Uma pesquisa do SPC Brasil (Serviço de Proteção ao Crédito) indica que 59% dos desempregados se sentem desanimados ou até mesmo deprimidos --o estudo divulgado em março deste ano entrevistou 600 brasileiros nesta situação. O analista financeiro Dirceu Canhos Junior, 40, viu isso na prática quando seu marido, administrador de empresas, ficou 14 meses fora do mercado, até agosto deste ano.

Dirceu Canhos Junior, reportagem sobre parente desempregado  - Arquivo Pessoal  - Arquivo Pessoal
Dirceu Canhos Junior tentava se mostrar forte diante da situação, apontando as competências
Imagem: Arquivo Pessoal
“O mais complicado foi o emocional, porque a autoestima do desempregado fica no chão. Eu tentava mostrar força e animá-lo, ressaltando que ele é competente e que conseguiria se recolocar.”

Segundo Junior, a situação se agravou quando acabou o período do seguro-desemprego, pois o casal precisou rever seus gastos e cortar despesas. “Sempre tomei muito cuidado para não cobrar nada dele, porque foi um momento bastante delicado. E quanto mais tempo em casa, mais triste ele ficava.

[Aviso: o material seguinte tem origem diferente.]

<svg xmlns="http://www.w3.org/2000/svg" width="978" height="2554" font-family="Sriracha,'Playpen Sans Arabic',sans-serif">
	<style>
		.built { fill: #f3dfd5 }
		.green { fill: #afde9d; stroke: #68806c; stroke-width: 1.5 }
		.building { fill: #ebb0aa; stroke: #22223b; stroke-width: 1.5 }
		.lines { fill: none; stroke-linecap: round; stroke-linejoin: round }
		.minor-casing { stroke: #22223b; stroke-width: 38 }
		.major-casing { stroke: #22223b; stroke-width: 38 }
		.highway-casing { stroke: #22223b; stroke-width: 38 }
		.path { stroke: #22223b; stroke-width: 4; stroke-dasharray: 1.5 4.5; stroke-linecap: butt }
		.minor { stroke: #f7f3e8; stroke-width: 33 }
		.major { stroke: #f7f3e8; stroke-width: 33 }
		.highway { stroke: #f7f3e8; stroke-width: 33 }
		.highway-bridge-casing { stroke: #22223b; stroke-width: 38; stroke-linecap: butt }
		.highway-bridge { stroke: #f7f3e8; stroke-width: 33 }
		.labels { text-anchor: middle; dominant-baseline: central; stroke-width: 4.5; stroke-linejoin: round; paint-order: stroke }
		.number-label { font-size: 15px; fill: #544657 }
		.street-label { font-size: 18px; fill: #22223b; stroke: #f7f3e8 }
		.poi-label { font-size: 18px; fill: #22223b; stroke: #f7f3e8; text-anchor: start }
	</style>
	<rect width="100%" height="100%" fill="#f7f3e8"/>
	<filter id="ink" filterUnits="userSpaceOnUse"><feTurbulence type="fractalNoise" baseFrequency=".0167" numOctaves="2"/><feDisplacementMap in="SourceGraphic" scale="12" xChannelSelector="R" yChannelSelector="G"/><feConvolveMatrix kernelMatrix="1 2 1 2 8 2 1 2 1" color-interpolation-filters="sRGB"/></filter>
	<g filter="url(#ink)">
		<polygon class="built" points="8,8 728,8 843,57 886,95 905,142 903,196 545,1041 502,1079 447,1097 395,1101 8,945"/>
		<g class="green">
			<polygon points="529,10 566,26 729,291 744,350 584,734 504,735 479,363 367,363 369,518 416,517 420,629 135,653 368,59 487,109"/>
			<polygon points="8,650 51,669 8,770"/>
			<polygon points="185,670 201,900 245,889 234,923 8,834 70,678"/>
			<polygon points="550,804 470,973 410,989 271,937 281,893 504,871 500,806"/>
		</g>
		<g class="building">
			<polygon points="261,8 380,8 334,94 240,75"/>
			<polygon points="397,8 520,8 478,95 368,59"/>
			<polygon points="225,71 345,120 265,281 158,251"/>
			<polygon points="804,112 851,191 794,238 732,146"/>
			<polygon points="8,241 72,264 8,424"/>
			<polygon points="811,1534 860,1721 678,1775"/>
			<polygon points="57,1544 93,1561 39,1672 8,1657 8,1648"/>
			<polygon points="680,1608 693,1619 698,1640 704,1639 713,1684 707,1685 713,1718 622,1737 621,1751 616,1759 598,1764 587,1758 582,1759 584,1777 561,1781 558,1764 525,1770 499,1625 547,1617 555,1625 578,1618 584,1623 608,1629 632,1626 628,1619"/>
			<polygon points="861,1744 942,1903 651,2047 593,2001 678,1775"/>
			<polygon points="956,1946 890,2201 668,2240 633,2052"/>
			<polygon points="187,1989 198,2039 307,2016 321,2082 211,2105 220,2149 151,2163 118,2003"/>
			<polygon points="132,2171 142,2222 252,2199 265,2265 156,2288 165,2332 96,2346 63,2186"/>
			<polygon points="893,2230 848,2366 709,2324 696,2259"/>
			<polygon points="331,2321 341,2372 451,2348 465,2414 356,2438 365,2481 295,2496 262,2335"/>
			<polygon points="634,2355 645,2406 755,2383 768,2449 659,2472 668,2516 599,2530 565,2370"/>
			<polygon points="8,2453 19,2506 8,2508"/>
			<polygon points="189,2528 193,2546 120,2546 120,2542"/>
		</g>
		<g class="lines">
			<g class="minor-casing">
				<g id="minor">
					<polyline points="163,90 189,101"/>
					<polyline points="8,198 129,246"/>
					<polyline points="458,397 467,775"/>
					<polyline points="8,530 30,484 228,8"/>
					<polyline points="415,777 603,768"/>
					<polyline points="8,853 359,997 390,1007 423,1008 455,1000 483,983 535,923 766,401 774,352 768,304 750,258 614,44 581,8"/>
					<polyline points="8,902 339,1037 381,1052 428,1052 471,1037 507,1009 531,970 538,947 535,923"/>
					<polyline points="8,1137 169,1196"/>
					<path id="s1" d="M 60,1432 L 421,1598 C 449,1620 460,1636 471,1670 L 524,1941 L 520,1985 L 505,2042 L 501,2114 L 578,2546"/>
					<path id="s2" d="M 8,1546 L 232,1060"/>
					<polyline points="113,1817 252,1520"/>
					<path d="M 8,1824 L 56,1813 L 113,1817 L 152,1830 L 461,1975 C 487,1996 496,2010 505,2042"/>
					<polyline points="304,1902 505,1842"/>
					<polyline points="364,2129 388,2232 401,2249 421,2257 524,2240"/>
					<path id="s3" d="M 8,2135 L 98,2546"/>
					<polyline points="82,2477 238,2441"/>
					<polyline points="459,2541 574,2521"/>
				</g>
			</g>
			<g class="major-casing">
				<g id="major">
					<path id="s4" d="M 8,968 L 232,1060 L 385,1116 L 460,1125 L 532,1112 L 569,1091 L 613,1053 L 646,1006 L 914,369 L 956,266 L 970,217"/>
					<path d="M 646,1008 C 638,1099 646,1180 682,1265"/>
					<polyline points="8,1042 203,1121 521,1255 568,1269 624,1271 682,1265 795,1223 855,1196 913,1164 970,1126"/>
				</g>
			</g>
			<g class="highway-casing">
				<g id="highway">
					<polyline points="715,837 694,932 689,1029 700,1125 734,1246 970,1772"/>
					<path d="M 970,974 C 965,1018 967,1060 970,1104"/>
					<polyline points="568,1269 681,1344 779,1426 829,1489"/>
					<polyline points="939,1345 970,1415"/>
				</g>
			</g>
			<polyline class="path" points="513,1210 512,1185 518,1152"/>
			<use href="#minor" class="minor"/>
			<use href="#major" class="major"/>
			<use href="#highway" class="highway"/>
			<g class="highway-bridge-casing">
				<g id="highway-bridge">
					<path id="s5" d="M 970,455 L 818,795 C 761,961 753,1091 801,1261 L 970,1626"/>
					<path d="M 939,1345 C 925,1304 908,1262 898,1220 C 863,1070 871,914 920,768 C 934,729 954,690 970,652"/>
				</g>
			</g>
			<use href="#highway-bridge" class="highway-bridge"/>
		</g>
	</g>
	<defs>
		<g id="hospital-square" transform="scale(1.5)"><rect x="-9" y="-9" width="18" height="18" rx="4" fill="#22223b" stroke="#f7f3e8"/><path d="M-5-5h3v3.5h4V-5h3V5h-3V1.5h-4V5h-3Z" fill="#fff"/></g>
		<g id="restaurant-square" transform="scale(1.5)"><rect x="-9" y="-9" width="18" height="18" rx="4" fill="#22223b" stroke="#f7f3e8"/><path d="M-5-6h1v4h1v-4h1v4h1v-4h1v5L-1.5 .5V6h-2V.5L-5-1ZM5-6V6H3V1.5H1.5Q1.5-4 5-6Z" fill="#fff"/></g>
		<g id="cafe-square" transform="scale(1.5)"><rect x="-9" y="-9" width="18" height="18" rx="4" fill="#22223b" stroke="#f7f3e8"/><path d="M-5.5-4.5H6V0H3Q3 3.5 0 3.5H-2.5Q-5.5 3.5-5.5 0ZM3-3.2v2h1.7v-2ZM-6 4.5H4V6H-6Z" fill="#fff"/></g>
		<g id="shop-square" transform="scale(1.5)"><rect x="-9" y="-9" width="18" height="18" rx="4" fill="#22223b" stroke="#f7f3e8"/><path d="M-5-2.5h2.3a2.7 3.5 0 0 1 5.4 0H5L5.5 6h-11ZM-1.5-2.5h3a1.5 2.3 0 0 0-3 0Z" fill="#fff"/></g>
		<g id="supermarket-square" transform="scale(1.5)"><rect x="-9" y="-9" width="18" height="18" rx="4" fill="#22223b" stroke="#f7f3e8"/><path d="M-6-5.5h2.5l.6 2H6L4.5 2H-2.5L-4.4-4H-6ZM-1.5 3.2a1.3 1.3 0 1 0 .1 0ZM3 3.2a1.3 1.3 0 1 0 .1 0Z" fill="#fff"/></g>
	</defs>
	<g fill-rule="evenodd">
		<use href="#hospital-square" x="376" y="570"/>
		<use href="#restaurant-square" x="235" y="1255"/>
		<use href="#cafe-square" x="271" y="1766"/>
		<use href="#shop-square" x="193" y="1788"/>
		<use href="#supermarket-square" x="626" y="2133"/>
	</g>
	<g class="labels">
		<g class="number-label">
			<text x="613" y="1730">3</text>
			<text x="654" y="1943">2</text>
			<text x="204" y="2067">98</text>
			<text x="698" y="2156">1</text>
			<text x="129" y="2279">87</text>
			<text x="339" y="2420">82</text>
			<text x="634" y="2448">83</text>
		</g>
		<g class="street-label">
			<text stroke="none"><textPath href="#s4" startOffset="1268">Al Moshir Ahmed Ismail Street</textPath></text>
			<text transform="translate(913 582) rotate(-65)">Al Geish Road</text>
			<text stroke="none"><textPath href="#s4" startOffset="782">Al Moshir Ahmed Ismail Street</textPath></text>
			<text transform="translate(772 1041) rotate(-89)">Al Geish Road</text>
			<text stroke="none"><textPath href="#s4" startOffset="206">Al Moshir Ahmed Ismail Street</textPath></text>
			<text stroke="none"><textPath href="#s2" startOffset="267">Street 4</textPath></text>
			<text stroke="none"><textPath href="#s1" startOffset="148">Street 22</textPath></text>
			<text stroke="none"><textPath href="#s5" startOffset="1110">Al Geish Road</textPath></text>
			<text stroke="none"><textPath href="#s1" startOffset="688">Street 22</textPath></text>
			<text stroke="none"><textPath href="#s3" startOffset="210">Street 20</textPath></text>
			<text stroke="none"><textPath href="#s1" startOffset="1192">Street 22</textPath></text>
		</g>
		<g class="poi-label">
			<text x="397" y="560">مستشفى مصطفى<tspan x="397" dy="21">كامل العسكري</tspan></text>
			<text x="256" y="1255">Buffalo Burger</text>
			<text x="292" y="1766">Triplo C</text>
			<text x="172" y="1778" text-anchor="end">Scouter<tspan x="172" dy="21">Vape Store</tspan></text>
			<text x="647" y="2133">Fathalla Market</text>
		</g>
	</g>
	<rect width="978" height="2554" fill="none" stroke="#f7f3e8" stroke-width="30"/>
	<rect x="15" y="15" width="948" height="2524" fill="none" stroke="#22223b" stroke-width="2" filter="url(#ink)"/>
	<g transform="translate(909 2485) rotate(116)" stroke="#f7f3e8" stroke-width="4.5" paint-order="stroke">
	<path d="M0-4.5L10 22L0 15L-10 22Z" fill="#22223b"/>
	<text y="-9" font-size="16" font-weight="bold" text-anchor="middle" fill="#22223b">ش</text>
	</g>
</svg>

Pode ser frase de para-choque de caminhão, mas é real: cabeça vazia, oficina do capeta”.

Especializada em terapia familiar, Ceneide alerta que a família deve buscar ajuda de especialistas em casos de depressão. E destaca a importância de o desempregado estar sempre em atividade --seja consertando coisas, descobrindo novas tarefas em casa ou estudando. Para aqueles que têm filhos, as horas gastas na TV e no celular “para se distrair” podem dar um mau exemplo, indicando que o desemprego nem é tão ruim assim.